Eduardo acomodou-se entre dois bancos, o meu e de minha irmã e dali para frente a prosa começou.

Aquele homem era alto demais para permanecer em pé naquele micro-ônibus apinhado de gente rumo a Natal, no Rio Grande do Norte, e para se acomodar melhor começou a pedir licença, passar de um lado para outro e num contorcionismo circense, com o seu corpo magro e esguio conseguiu chegar ao final do corredor e lá, sentar-se no chão e de modo mais confortável prosseguir a viagem.

Aí começamos a conversar

Entre curvas e solavancos tudo foi tema para jogar “conversa para fora e não ver o tempo passar”. O clima, a fantástica beleza quase que inexplorada da Barra do Cunhaú, uma praia localizada no litoral Sul distante duas horas e meia da capital potiguar, o perigo da poluição, do lixo destruir sem dó aquele paraíso tropical, fizeram parte deste conversa que fez o tempo passar rápido. A partir daí, o Dudadaboneca como é conhecido na comunidade praiana, revelou aquele dom que poucos têm: o de declamar um verso tirado com emoção lá fundo do coração.

Até rimou….

Neste momento o cenário mudou. A viagem ficou bem mais leve e animada. Todos que estavam por perto esticaram o ouvido para não perder nenhuma parada daquela prosa rimada.

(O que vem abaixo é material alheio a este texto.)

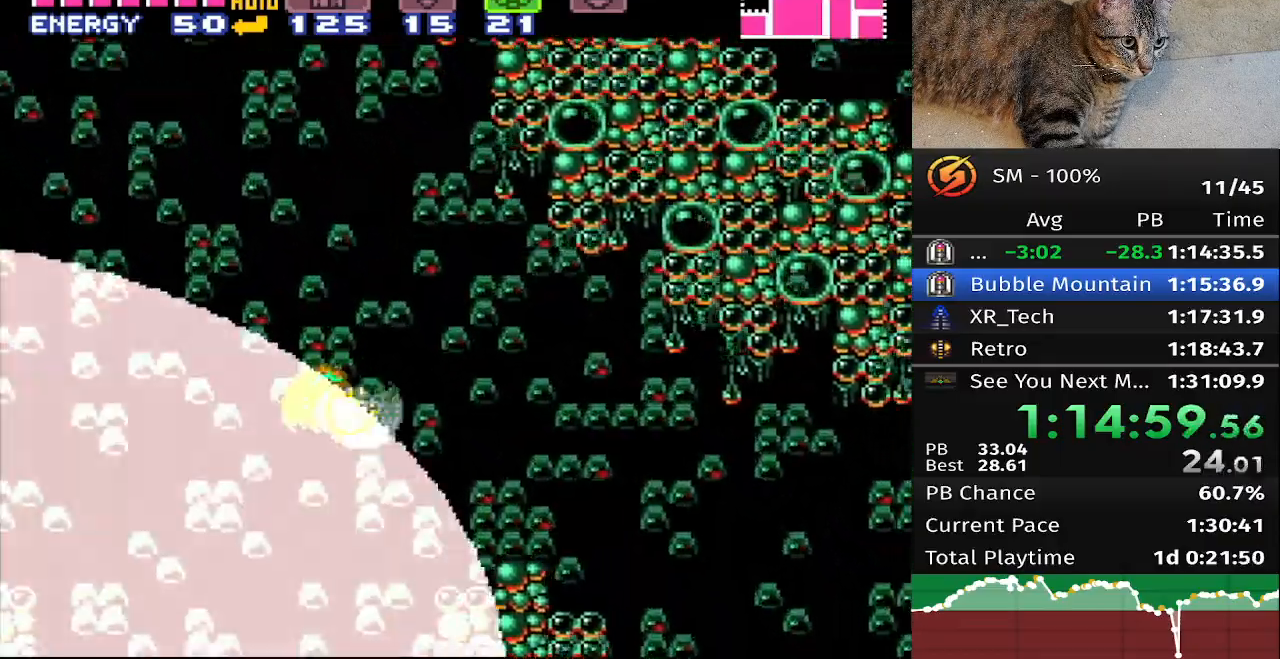
{"buttons": ["DPAD_RIGHT"], "events": []}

Neste grupo estavam as turistas, as moças que já conheciam Eduardo lá da Barra, gente voltando para trabalhar na cidade e moradores locais. O poema de cordel “Os sete constituintes” ou como quiserem chamar Os animais têm razão”, de Antonio Francisco, potiguar de Mossoró, foi exaltado pelo Dudadaboneca naquele fim de tarde, numa viagem enfadonha dentro de um micro-ônibus, que além de lotado estava cheio de problemas mecânicos.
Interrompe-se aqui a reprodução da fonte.